— DOCUMENT EXCERPT —
· · ·
New issue
Advanced search Search tips
Note: Color blocks (like or ) mean that a user may not be available. Tooltip shows the reason.

Issue 650254 link

Starred by 2 users

Issue metadata

Status: Verified
Owner:
no longer working on chrome
Closed: Oct 2016
Cc:
Components:
EstimatedDays: ----
NextAction: ----
OS: Linux , Windows , Chrome , Mac
Pri: 1
Type: Bug



Sign in to add a comment

GCM.Database.Open indicates a 14% failure rate

Project Member Reported by peter@chromium.org, Sep 26 2016

Issue description

Opening the GCM Database indicates a failure rate of 14%; 20% on Windows, 10% on Mac, 8% on Linux and almost none (0.02%) on Chrome OS. The vast majority of failures fall into the "invalid argument" bucket.

In comparison, opening the GCMKeyStore succeeds in 99.9% of attempts, the Notification Database succeeds in 99.3% of attempts.

Chris, any idea what this means? A search indicates that it might indicate concurrent access to the database, but that'd presumably be an IO error?
 

Comment 1 by peter@chromium.org, Sep 26 2016

Labels: OS-Chrome OS-Mac OS-Windows

Comment 2 by peter@chromium.org, Sep 26 2016

Labels: -Pri-3 Pri-1
Would this happen when the database does not exist and |create_if_missing| is set to FALSE?

We also see 25.9% of loads failing because the database does not exist. This is a much bigger number (factor of 2.5) than the "Invalid Argument" errors, however.
· · ·
— DATA EXTRACT —
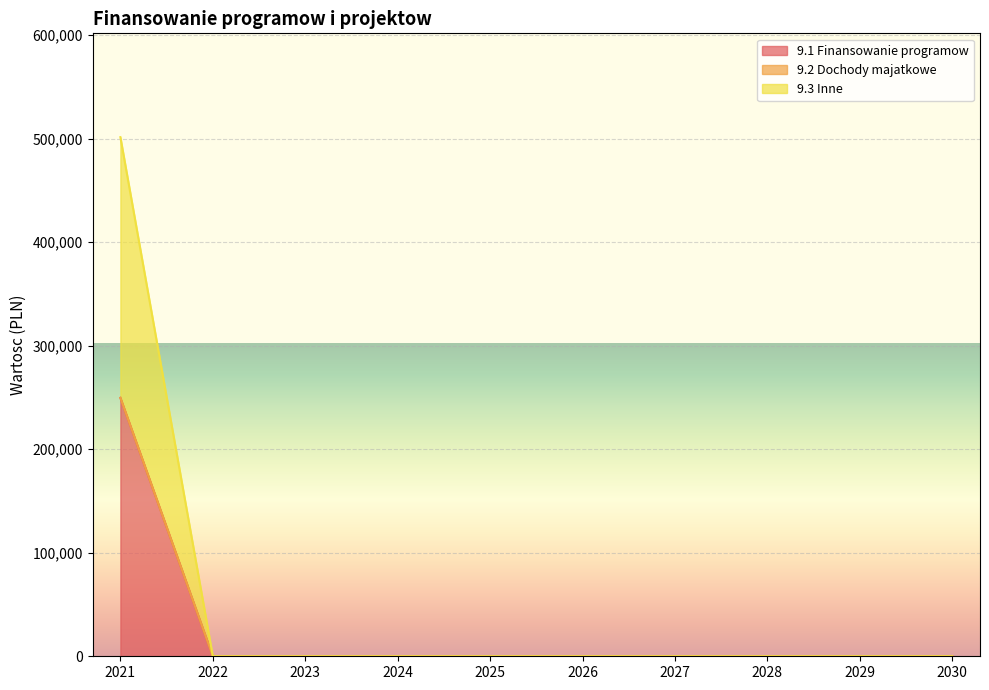

True or false: 9.1 Finansowanie programow has a value of 0.0 at 2029.

True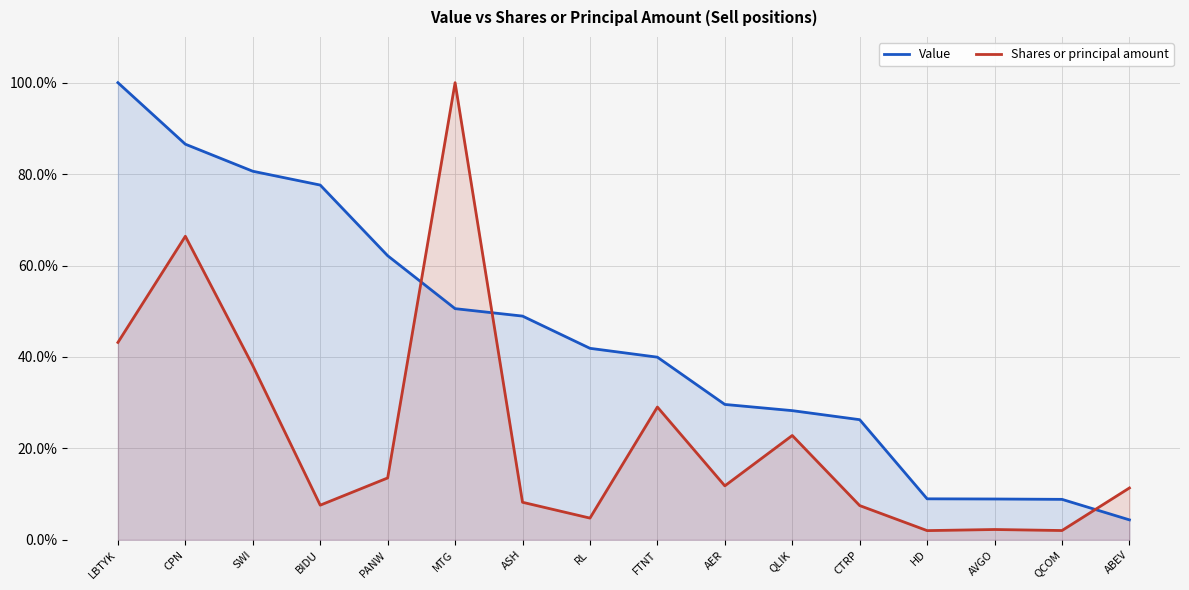

What is the difference between the second highest and minimum values in the Value series?

82.2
· · ·
— ACTIVITY —
Continue the bug report about GCM database open failures from the end of its last comment.

— RESPONSE TO THIS TASK —
Comment 3 by peter@chromium.org, Sep 26 2016

We actually check whether the *directory* exists prior to opening the database, and bail out if it doesn't and |create_if_missing| is set to FALSE.

When loading the database fails (tracked through GCM.LoadStatus) for any other reason than the database not existing, we'll "reset" (blow away and start over) the database. This happens in 10.5% (!) of all loads.

Comment 4 by joh...@chromium.org, Sep 26 2016

Locking failures do indeed seem to result in IOError instead. I looked through for the possible causes of InvalidArgument errors:

Ones that can happen at DB Open include:
- "does not exist (create_if_missing is false)",
- "exists (error_if_exists is true)" and
- "does not match existing comparator".

There are some others that don't seem to occur during Open (but I haven't checked all codepaths):
- "Invalid database key ID",
- "unknown file type" (in leveldb::DumpFile),
- "not a dump-able file type",
- "changing comparator while building table".

Finally there are also some InvalidArgument statuses constructed indirectly via DatabaseErrorToStatus, and it's hard to track those, though perhaps they are just deserializations of the ones above.

Comment 5 by joh...@chromium.org, Sep 27 2016

Peter pointed out https://github.com/google/leveldb/issues/215. Since the GCMStore only checks if the directory exists, it could indeed be unintentionally hitting the "does not exist (create_if_missing is false)" case quite frequently.

We should probably add an explicit DeleteDir call and/or check more carefully in GCMStore whether the database exists, in order to narrow down the cause of this.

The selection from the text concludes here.